In the following line:
aData[i] = aData[i] + ( aOn * sin( i ) );
If aOn
is 0
or 1
, does the processor actually perform the multiplication, or does it conditionally work out the result (0
for 0
, other-value for 1
)?
I'm looking into algorithm performance consistency, which partly involves a look into the effect of Branch Prediction.
The hypothesis is that this code:
for ( i = 0; i < iNumSamples; i++ )
aData[i] = aData[i] + ( aOn * sin( i ) );
will provide more stable performance than this code (where branch prediction may destabilise performance):
for ( i = 0; i < iNumSamples; i++ )
{
if ( aOn )
aData[i] = aData[i] + sin( i );
}
with aOn
being either 0
or 1
, and it can toggle during the loop execution by another thread.
The actual conditional calculation (+ sin( i )
in the example above) involves more processing and the if condition must be within the loop (there are multitude of conditions, not just one like in the example above; also, changes to aOn
should have effect immediately and not per loop).
Ignoring performance consistency, the performance tradeoff between the two options is in the time it takes to execute the if
statement and that of a multiplication.
Regardless, it is easy to spot that if a processor would not perform the actual multiplication for values like 1
and 0
, the first option could be a win-win solution (no branch prediction, better performance).
Processors perform regular multiplication with 0
s and 1
s.
Reason is, that if the processor would check for 0
and 1
before each calculation, the introduction of the condition will take more cycles. While you would gain performance for 0
and 1
multipliers, you will lose performance for any other values (which are much more probable).

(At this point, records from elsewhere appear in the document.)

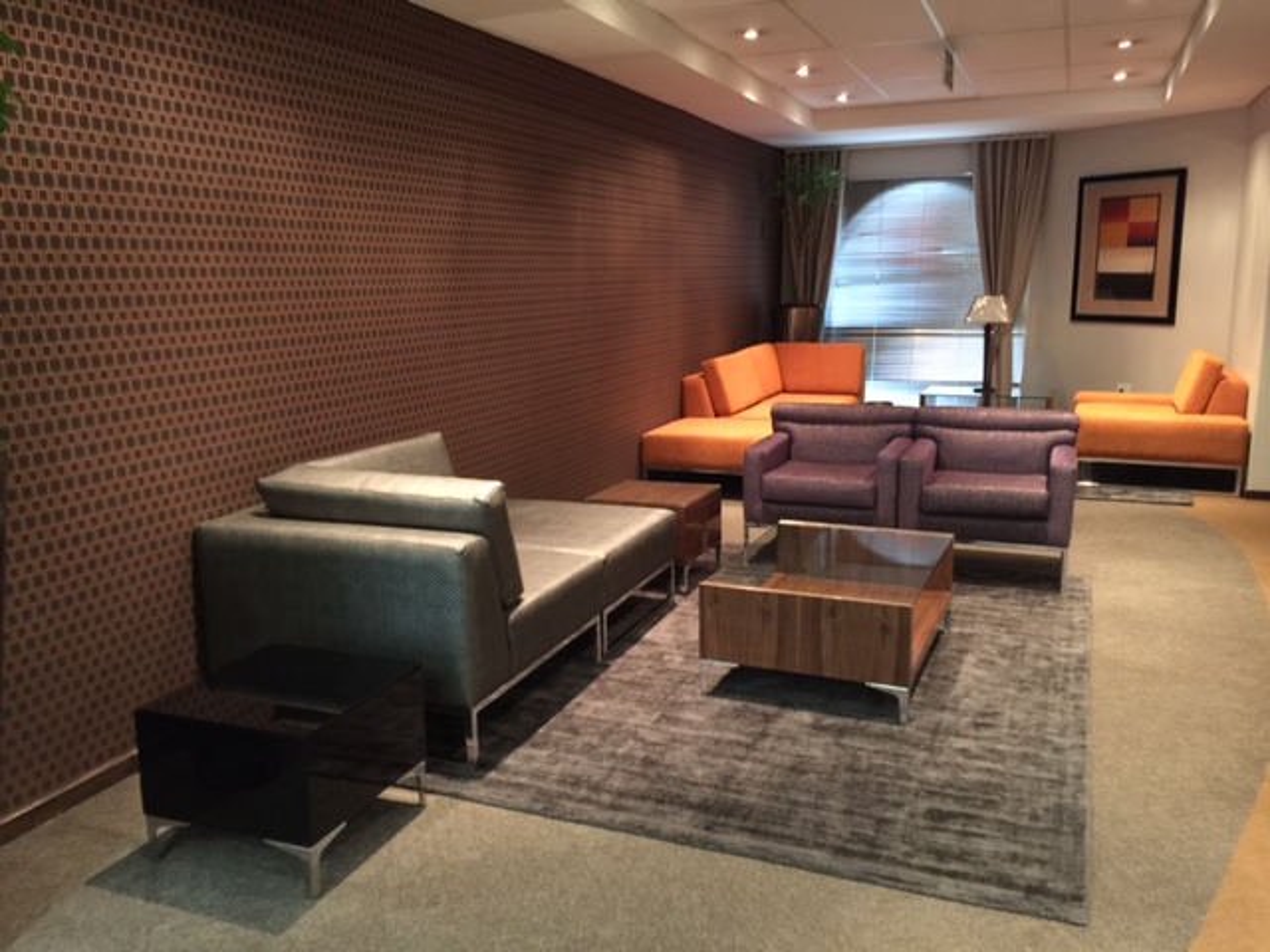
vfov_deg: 48.2
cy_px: 476
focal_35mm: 29
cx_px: 635
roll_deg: +0.8
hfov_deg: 61.7
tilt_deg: -9.9
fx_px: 1064
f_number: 2.2
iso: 100
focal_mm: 4.15
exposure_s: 1/4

A simple program can prove this:
#include <iostream>
#include "cycle.h"
#include "time.h"
void Loop( float aCoefficient )
{
float iSum = 0.0f;
clock_t iStart, iEnd;
iStart = clock();
for ( int i = 0; i < 100000000; i++ )
{
iSum += aCoefficient * rand();
}
iEnd = clock();
printf("Coefficient: %f: %li clock ticks\n", aCoefficient, iEnd - iStart );
}
int main(int argc, const char * argv[])
{
Loop( 0.0f );
Loop( 1.0f );
Loop( 0.25f );
return 0;
}
For which the output is:
Coefficient: 0.000000: 1380620 clock ticks
Coefficient: 1.000000: 1375345 clock ticks
Coefficient: 0.250000: 1374483 clock ticks